Lesch-Nyhan disease was initially described in 1964 in two brothers by American cardiologist Michael Lesch (1939-2008) and his mentor, pediatrician and biochemical geneticist William Nyhan (b. 1928), both working at the Laboratory of General and Comparative Biochemistry at the NIH National Institute of Mental Health in Bethesda, Maryland (99; 117). The 4-year-old younger brother had been diagnosed with cerebral palsy and presented with hematuria. Both he and his 8-year-old brother had intellectual disability, a movement disorder with dystonia, renal stones, and self-biting.

In 1967, just 3 years after the clinical recognition of the disorder by Lesch and Nyhan, American rheumatologist and biochemical geneticist J(arvis) ("Jay") Edwin Seegmiller (1920-2006) and colleagues from the National Institutes of Health discovered the biochemical basis of Lesch-Nyhan syndrome, establishing it as a disease with a defined cause (150).

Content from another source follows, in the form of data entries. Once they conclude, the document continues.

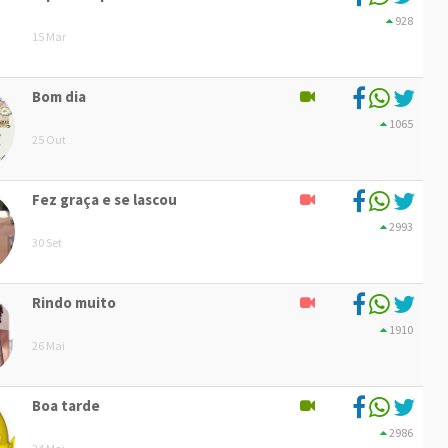
928
15 Mar
Bom dia
1065
25 Out
Fez graça e se lascou
2993
30 Set
Rindo muito
1910
26 Mai
Boa tarde
2986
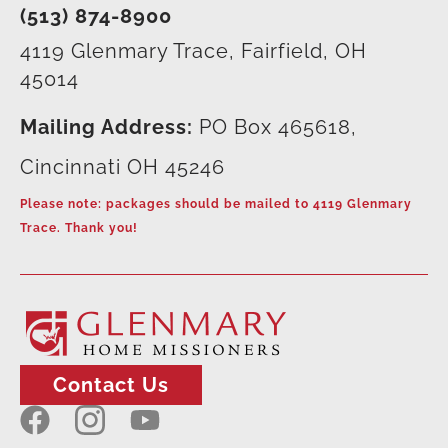
(513) 874-8900
4119 Glenmary Trace, Fairfield, OH
45014
Mailing Address:
PO Box 465618,
Cincinnati OH 45246
Please note: packages should be mailed to 4119 Glenmary
Trace. Thank you!
Contact Us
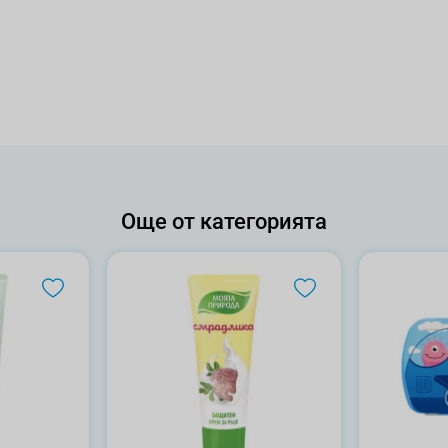
Още от категорията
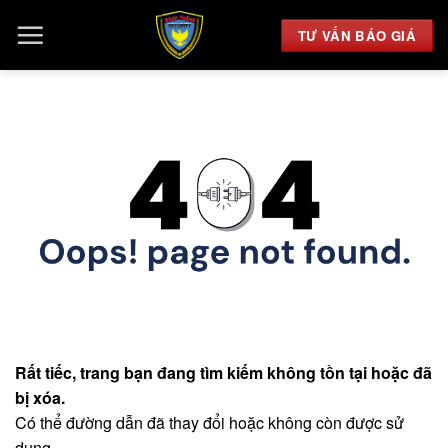
Chuyển
đến
TƯ VẤN BÁO GIÁ
nội
dung
Rất tiếc, trang bạn đang tìm kiếm không tồn tại hoặc đã
bị xóa.
Có thể đường dẫn đã thay đổi hoặc không còn được sử
dụng.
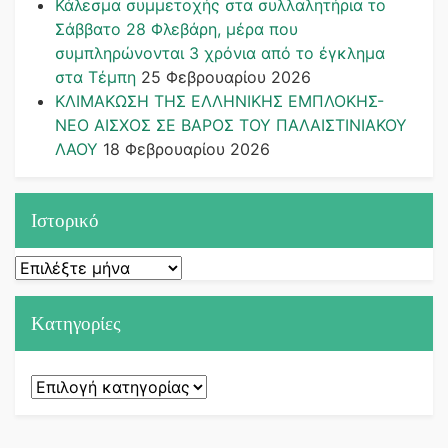
Κάλεσμα συμμετοχής στα συλλαλητήρια το
Σάββατο 28 Φλεβάρη, μέρα που
συμπληρώνονται 3 χρόνια από το έγκλημα
στα Τέμπη
25 Φεβρουαρίου 2026
ΚΛΙΜΑΚΩΣΗ ΤΗΣ ΕΛΛΗΝΙΚΗΣ ΕΜΠΛΟΚΗΣ-
ΝΕΟ ΑΙΣΧΟΣ ΣΕ ΒΑΡΟΣ ΤΟΥ ΠΑΛΑΙΣΤΙΝΙΑΚΟΥ
ΛΑΟΥ
18 Φεβρουαρίου 2026
Ιστορικό
Ιστορικό
Kατηγορίες
Kατηγορίες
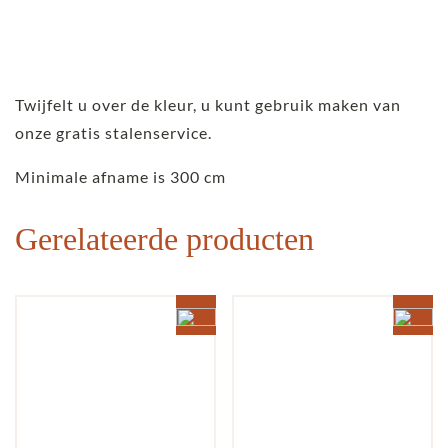
Twijfelt u over de kleur, u kunt gebruik maken van
onze gratis stalenservice.
Minimale afname is 300 cm
Gerelateerde producten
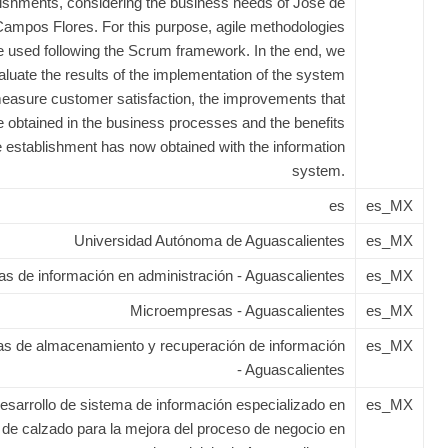
lishments, considering the business needs of José de
ampos Flores. For this purpose, agile methodologies
be used following the Scrum framework. In the end, we
valuate the results of the implementation of the system
easure customer satisfaction, the improvements that
e obtained in the business processes and the benefits
e establishment has now obtained with the information
system.
es
es_MX
Universidad Autónoma de Aguascalientes
es_MX
s de información en administración - Aguascalientes
es_MX
Microempresas - Aguascalientes
es_MX
s de almacenamiento y recuperación de información
es_MX
- Aguascalientes
esarrollo de sistema de información especializado en
es_MX
 de calzado para la mejora del proceso de negocio en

American rheumatologist and biochemical geneticist J Seegmiller (1920-2006) c.1966

J(arvis) ("Jay") Seegmiller is best known for his role in discovering the biochemical basis of Lesch-Nyhan syndrome, establishing it as a disease with a defined cause. (Source: National Institutes of Health. See: Anonymous. Drs...

Hypoxanthine-guanine phosphoribosyltransferase (HPRT) was identified as the missing enzyme involved in this metabolic disorder.

Most patients with classical Lesch-Nyhan disease have low or undetectable levels of the HPRT, rarely more than 1%. The complete amino acid sequence for HPRT was described in 1982, and its three-dimensional structure was described using x-ray crystallography in 1994, along with the effects of single amino acid substitutions on the stability and activity (176; 40). Kinetic mechanisms of HPRT function were described in 1997 (182).

The gene was localized to the long arm of the X chromosome (q26-q27) in 1979, and the organization of the HPRT1 gene (approximately 44 kb; 9 exons) was described in 1986 (13; 94).